## DIRECTIONS:
When a line in the entries contains the word "status", copy that line in full.

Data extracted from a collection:
=-=-=

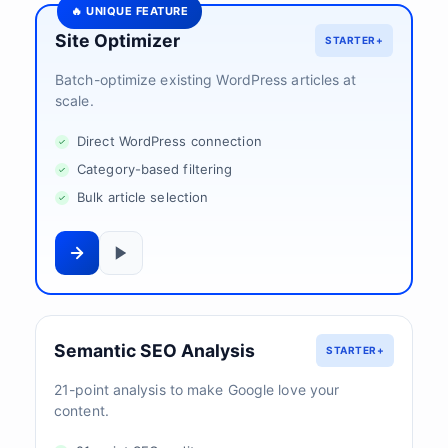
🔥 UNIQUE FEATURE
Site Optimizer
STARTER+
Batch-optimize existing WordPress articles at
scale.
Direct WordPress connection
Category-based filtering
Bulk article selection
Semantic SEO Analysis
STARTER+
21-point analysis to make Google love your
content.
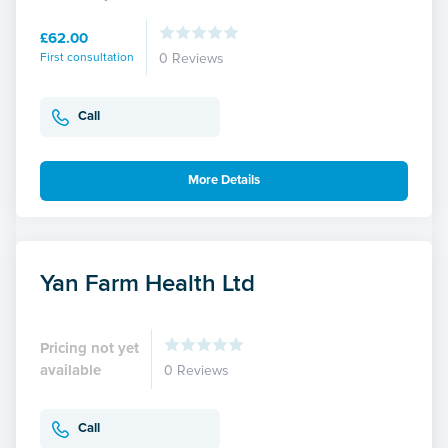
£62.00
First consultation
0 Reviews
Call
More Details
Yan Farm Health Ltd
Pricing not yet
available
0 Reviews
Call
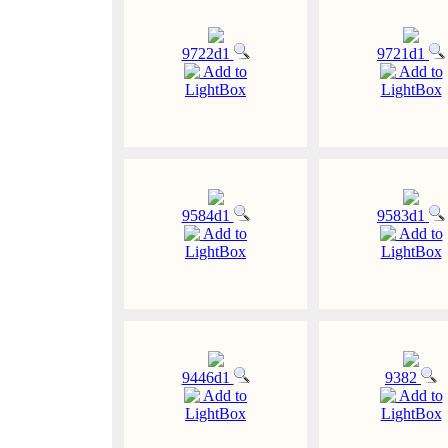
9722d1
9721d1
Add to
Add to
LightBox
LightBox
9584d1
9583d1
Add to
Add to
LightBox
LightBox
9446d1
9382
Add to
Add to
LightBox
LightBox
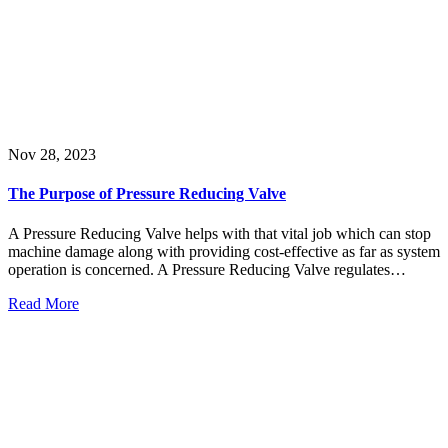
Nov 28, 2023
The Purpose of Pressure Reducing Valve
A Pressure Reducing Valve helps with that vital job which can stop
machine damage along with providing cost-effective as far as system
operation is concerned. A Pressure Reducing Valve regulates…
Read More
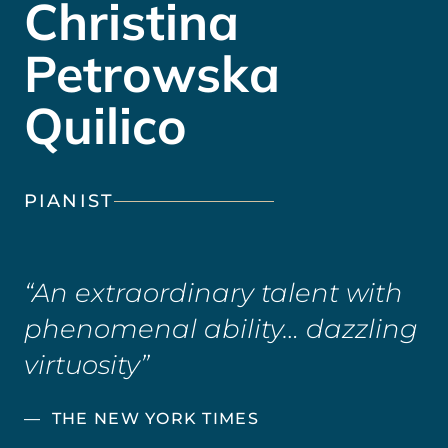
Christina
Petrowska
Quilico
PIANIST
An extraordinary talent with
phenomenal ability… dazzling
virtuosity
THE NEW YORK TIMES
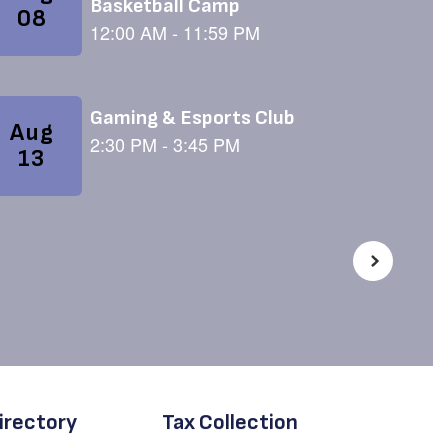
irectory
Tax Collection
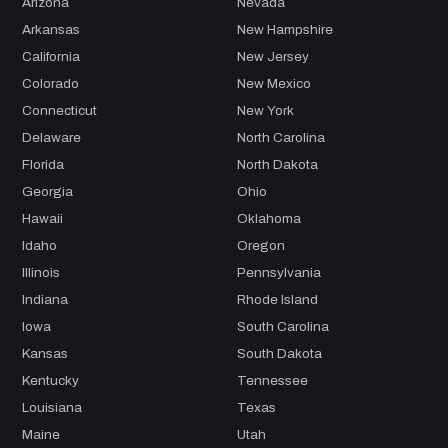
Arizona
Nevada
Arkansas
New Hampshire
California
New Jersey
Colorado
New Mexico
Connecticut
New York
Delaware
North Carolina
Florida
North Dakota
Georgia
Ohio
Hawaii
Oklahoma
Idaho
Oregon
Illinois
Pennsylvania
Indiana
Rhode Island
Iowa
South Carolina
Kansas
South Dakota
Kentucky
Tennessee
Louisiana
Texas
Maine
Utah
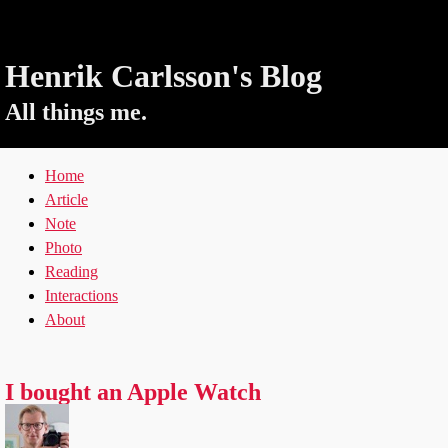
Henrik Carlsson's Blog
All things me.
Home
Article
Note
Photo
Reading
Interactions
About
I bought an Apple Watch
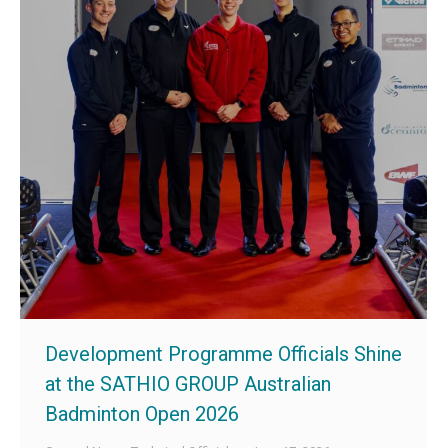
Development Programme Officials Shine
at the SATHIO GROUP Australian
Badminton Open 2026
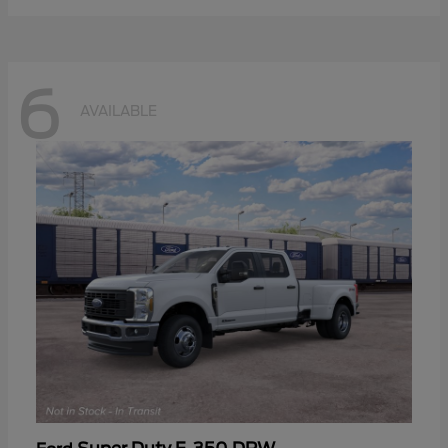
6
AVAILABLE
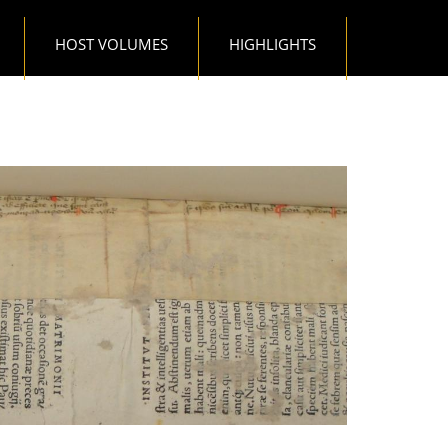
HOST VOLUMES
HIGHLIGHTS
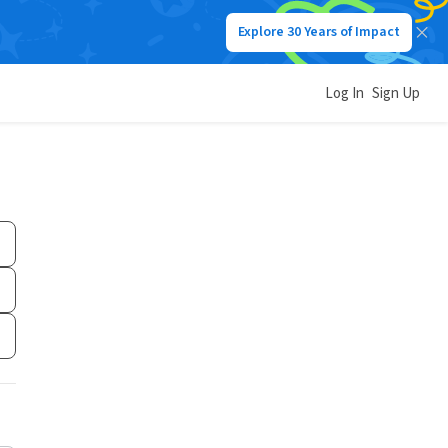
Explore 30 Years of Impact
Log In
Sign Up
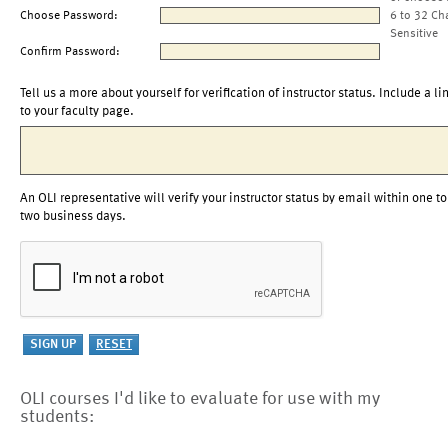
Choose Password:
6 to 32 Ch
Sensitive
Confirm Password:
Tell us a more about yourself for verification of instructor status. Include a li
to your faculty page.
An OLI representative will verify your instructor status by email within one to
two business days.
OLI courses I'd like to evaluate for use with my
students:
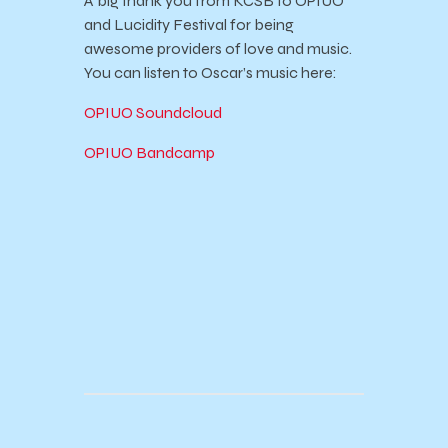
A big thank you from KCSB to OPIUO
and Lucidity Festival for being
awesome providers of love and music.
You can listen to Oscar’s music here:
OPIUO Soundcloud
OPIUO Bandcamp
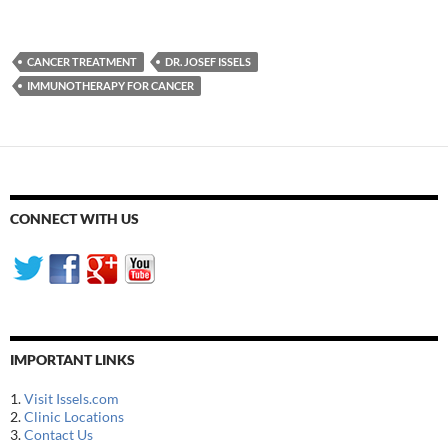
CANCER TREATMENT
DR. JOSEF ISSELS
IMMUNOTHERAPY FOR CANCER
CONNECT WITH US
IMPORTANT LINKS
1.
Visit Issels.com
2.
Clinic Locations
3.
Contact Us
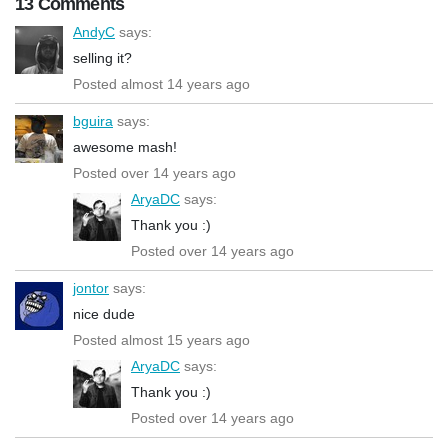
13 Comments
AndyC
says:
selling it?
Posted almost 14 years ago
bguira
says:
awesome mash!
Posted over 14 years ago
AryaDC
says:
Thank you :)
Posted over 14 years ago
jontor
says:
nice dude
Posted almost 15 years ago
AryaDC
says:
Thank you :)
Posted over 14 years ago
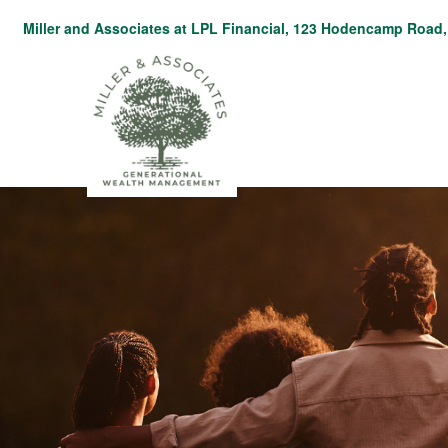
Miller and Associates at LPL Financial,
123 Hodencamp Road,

=-=-=

## TASK RESULT:
Tell us a more about yourself for verification of instructor status. Include a li
An OLI representative will verify your instructor status by email within one to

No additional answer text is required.